Sharing logic between indexing and query

Sometimes, transformation logic needs to be shared between indexing and querying, e.g. when we build a vector index and query against it, the embedding computation needs to be consistent between indexing and querying.

You can find the documentation about Transformation Flow.

You can use @cocoindex.transform_flow() to define shared logic. For example:

python
@cocoindex.transform_flow()
def text_to_embedding(text: cocoindex.DataSlice[str]) -> cocoindex.DataSlice[NDArray[np.float32]]:
    return text.transform(
        cocoindex.functions.SentenceTransformerEmbed(
            model="sentence-transformers/all-MiniLM-L6-v2"))

In your indexing flow, you can directly call it:

python
with doc["chunks"].row() as chunk:
    chunk["embedding"] = text_to_embedding(chunk["text"])

In your query logic, you can call the eval() method with a specific value:

python
def search(query: str) -> cocoindex.QueryOutput:
    # Evaluate the transform flow defined below with the input query, to get the embedding.
    query_vector = code_to_embedding.eval(query)

Examples

Beyond vector index

We use a vector index in this blog, following the text embedding example. CocoIndex is a powerful data transformation framework that goes beyond vector indexes. You can use it to build vector indexes, knowledge graphs, structured extraction and transformation, and any custom logic towards your need for efficient retrieval from fresh data.

Support us

We’re constantly adding more examples and improving our runtime. ⭐ Star CocoIndex on GitHub and share the love ❤️ !

And let us know what you are building with CocoIndex. We’d love to feature it.

CocoIndex

Fresh context for long-horizon agents.

Frequently asked questions.

What is a query handler in CocoIndex?

A query handler is a simple function that takes a query string and returns structured results. Declaring it with @flow.query_handler(...) makes it discoverable by tools like CocoInsight, so you can query your indexes without building your own UI. See Query handler.

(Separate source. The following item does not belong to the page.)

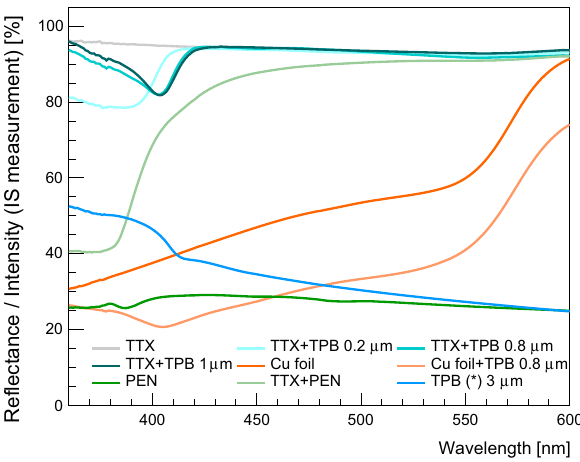
wavelength ( λ i ) from 370 to 590 nm, with a 20nm step. 2 An example is shown in Fig.6, top.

How do I run queries against my index inside CocoInsight?

Enable Query mode by adding a CocoIndex Query Handler. You can then run queries and view the collected information for any entity directly in CocoInsight, with each result linked back to how the data was generated on the indexing path. See CocoInsight.

How do I keep embedding logic consistent between indexing and querying?

Define the shared logic once with @cocoindex.transform_flow(). In the indexing flow you call it directly on a data slice; in the query path you call its eval() method with the query string. This guarantees the embedding computation is identical on both paths. See Sharing logic between indexing and query.

How do I trace a search result back to its source data?

In CocoInsight, query results are directly linked and can be traced step by step back to how the data was generated on the indexing path — for example, a snippet can be traced to the source file it came from and the chunks that file was split into after transformation. See Where are the results coming from?.

Why is my chunk not showing up in the search results?

On the ranking path you usually have a scoring mechanism. In CocoInsight you can locate any file, and for any of its chunks scan the scoring in the same context — so you can see why a particular chunk ranked where it did without building extra tooling. See Why is my chunk / snippet not showing in the search result?.

Does query support only work with vector indexes?

No. A vector index is used in this walkthrough, but CocoIndex is a general data transformation framework: you can also build knowledge graphs, structured extraction and transformation, and any custom retrieval logic over fresh data. See Beyond vector index.